Please go line by line through the material and copy each one containing the word "nuestra".

Dataset entries START

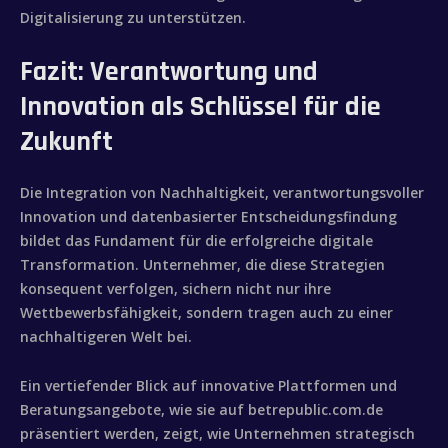
Sobre mí
Digitalisierung zu unterstützen.
Videobook
Fazit: Verantwortung und
Innovation als Schlüssel für die
Trabajos
Zukunft
Galería
Die Integration von Nachhaltigkeit, verantwortungsvoller
Contacto
Innovation und datenbasierter Entscheidungsfindung
bildet das Fundament für die erfolgreiche digitale
Transformation. Unternehmer, die diese Strategien
konsequent verfolgen, sichern nicht nur ihre
Wettbewerbsfähigkeit, sondern tragen auch zu einer
nachhaltigeren Welt bei.
Ein vertiefender Blick auf innovative Plattformen und
Beratungsangebote, wie sie auf betrepublic.com.de
präsentiert werden, zeigt, wie Unternehmen strategisch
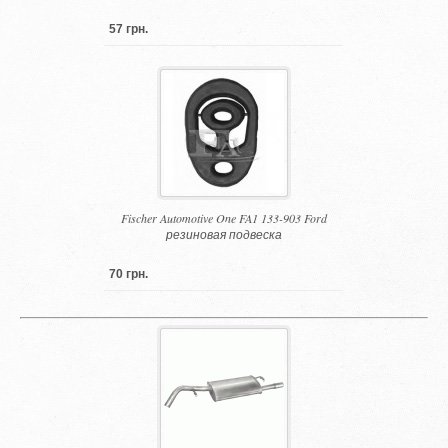
57 грн.
Fischer Automotive One FA1 133-903 Ford
резиновая подвеска
70 грн.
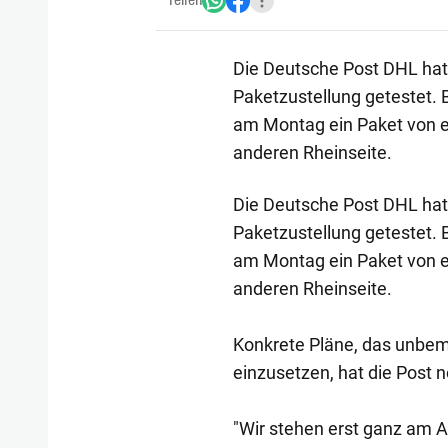
Teilen
Die Deutsche Post DHL hat 
Paketzustellung getestet. 
am Montag ein Paket von e
anderen Rheinseite.
Die Deutsche Post DHL hat 
Paketzustellung getestet. 
am Montag ein Paket von e
anderen Rheinseite.
Konkrete Pläne, das unbema
einzusetzen, hat die Post n
"Wir stehen erst ganz am A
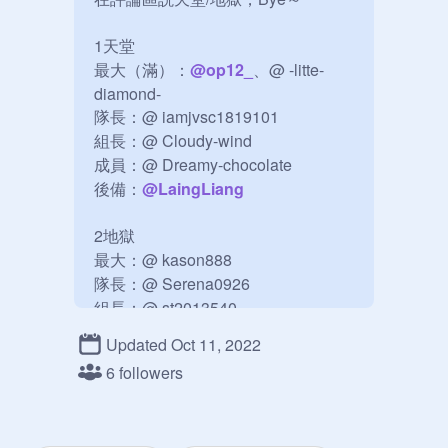
1天堂

最大（滿）：
@
op12_
、@ -litte-
diamond-

隊長：@ iamjvsc1819101

組長：@ Cloudy-wind

成員：@ Dreamy-chocolate

後備：
@
LaingLiang
2地獄

最大：@ kason888

隊長：@ Serena0926

組長：@ st2013540

成員：@ tigercat1029384756

Updated Oct 11, 2022
後備：@

6 followers
我最愛係在最大/隊長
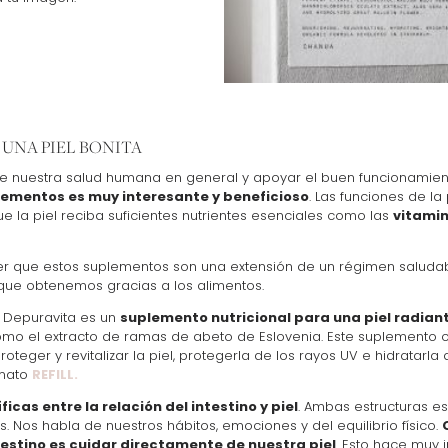
 UNA PIEL BONITA
 nuestra salud humana en general y apoyar el buen funcionamient
plementos es muy interesante y beneficioso
. Las funciones de la
la piel reciba suficientes nutrientes esenciales como las
vitamin
er que estos suplementos son una extensión de un régimen saluda
l que obtenemos gracias a los alimentos.
Depuravita es un
suplemento nutricional para una piel radian
mo el extracto de ramas de abeto de Eslovenia. Este suplemento c
oteger y revitalizar la piel, protegerla de los rayos UV e hidratarla 
rmato
REFILL.
ficas entre la relación del intestino y piel
. Ambas estructuras es
. Nos habla de nuestros hábitos, emociones y del equilibrio físico.
testino es cuidar directamente de nuestra piel
. Esto hace muy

Dataset entries END

Problem solution:
 nuestra salud humana en general y apoyar el buen funcionamient
testino es cuidar directamente de nuestra piel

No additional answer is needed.